Edit the transcribed text in the entries below, changing every "Followers" to "Fans" and keeping everything else the same. Leave the pictures out of your answer.

··· Available data

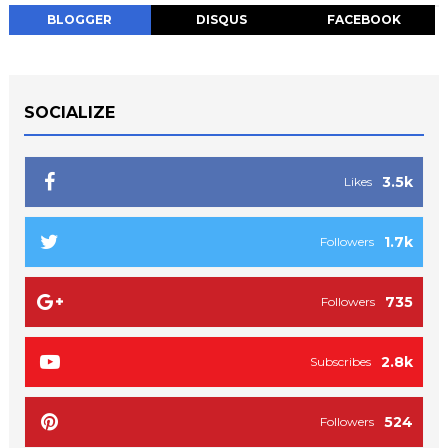
BLOGGER
DISQUS
FACEBOOK
SOCIALIZE
3.5k
Likes
1.7k
Followers
735
Followers
2.8k
Subscribes
524
Followers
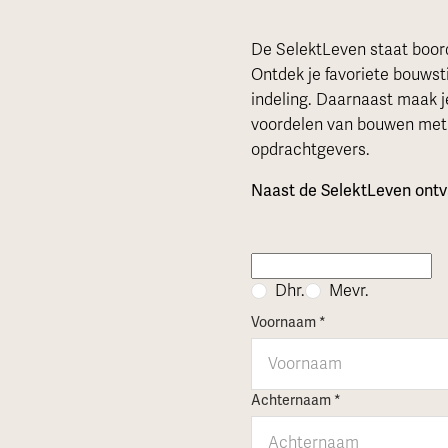
De SelektLeven staat boor
Ontdek je favoriete bouwsti
indeling. Daarnaast maak 
voordelen van bouwen met 
opdrachtgevers.
Naast de SelektLeven ontvan
Aanhef *
Dhr.
Mevr.
Voornaam *
Achternaam *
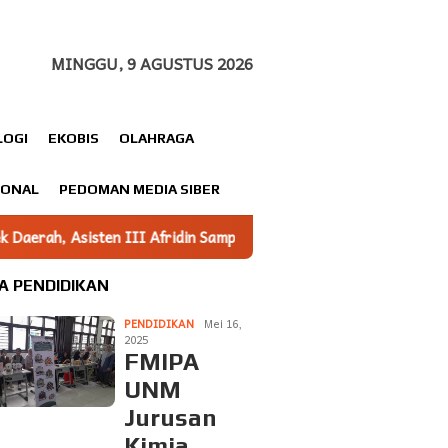
MINGGU, 9 AGUSTUS 2026
LOGI
EKOBIS
OLAHRAGA
IONAL
PEDOMAN MEDIA SIBER
in Sampaikan Iptek Jadi Fondasi Utama Pembangunan
Maha
A PENDIDIKAN
PENDIDIKAN
Mei 16,
2025
FMIPA
UNM
Jurusan
Kimia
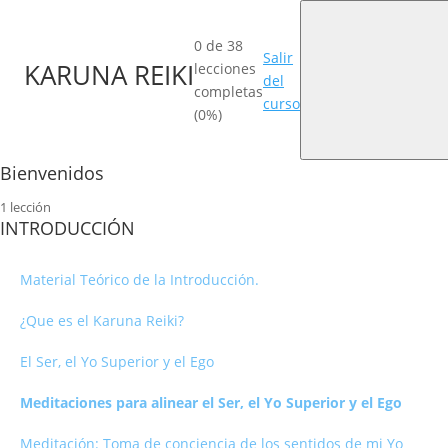
0 de 38
Salir
KARUNA REIKI
lecciones
del
completas
curso
(0%)
Bienvenidos
1 lección
Bienvenidos a Karuna Reiki
INTRODUCCIÓN
Material Teórico de la Introducción.
¿Que es el Karuna Reiki?
El Ser, el Yo Superior y el Ego
Meditaciones para alinear el Ser, el Yo Superior y el Ego
Meditación: Toma de conciencia de los sentidos de mi Yo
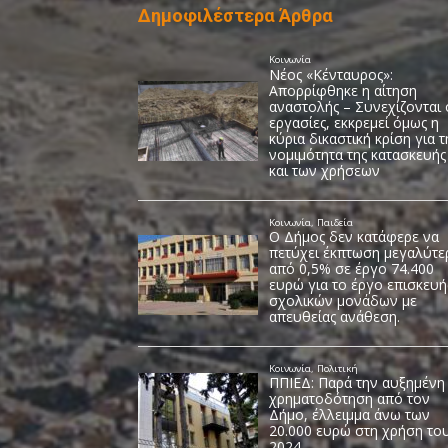
Δημοφιλέστερα Άρθρα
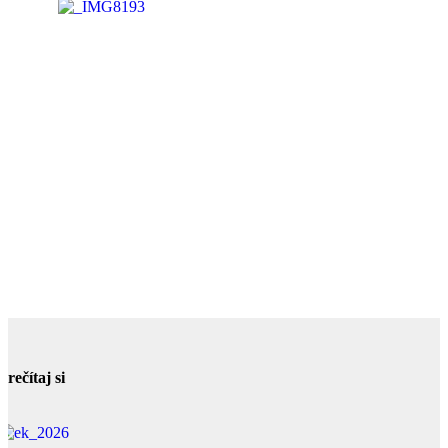
Prečítaj si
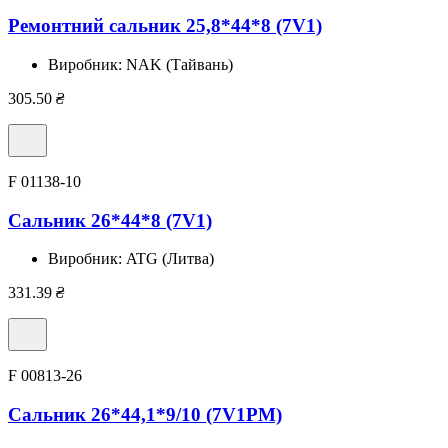
Ремонтний сальник 25,8*44*8 (7V1)
Виробник:
NAK (Тайвань)
305.50
₴
F 01138-10
Сальник 26*44*8 (7V1)
Виробник:
ATG (Литва)
331.39
₴
F 00813-26
Сальник 26*44,1*9/10 (7V1PM)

······

→ Reply:
BLOGGER
DISQUS
FACEBOOK
SOCIALIZE
3.5k
Likes
1.7k
Fans
735
Fans
2.8k
Subscribes
524
Fans
De SelektLeven staat boor
Ontdek je favoriete bouwsti
indeling. Daarnaast maak 
voordelen van bouwen met 
opdrachtgevers.
Naast de SelektLeven ontvan
Aanhef *
Dhr.
Mevr.
Voornaam *
Achternaam *
MINGGU, 9 AGUSTUS 2026
LOGI
EKOBIS
OLAHRAGA
IONAL
PEDOMAN MEDIA SIBER
in Sampaikan Iptek Jadi Fondasi Utama Pembangunan
Maha
A PENDIDIKAN
PENDIDIKAN
Mei 16,
2025
FMIPA
UNM
Jurusan
Kimia
0 de 38
Salir
KARUNA REIKI
lecciones
del
completas
curso
(0%)
Bienvenidos
1 lección
Bienvenidos a Karuna Reiki
INTRODUCCIÓN
Material Teórico de la Introducción.
¿Que es el Karuna Reiki?
El Ser, el Yo Superior y el Ego
Meditaciones para alinear el Ser, el Yo Superior y el Ego
Meditación: Toma de conciencia de los sentidos de mi Yo
Δημοφιλέστερα Άρθρα
Prečítaj si
Ремонтний сальник 25,8*44*8 (7V1)
Виробник:
NAK (Тайвань)
305.50
₴
F 01138-10
Сальник 26*44*8 (7V1)
Виробник:
ATG (Литва)
331.39
₴
F 00813-26
Сальник 26*44,1*9/10 (7V1PM)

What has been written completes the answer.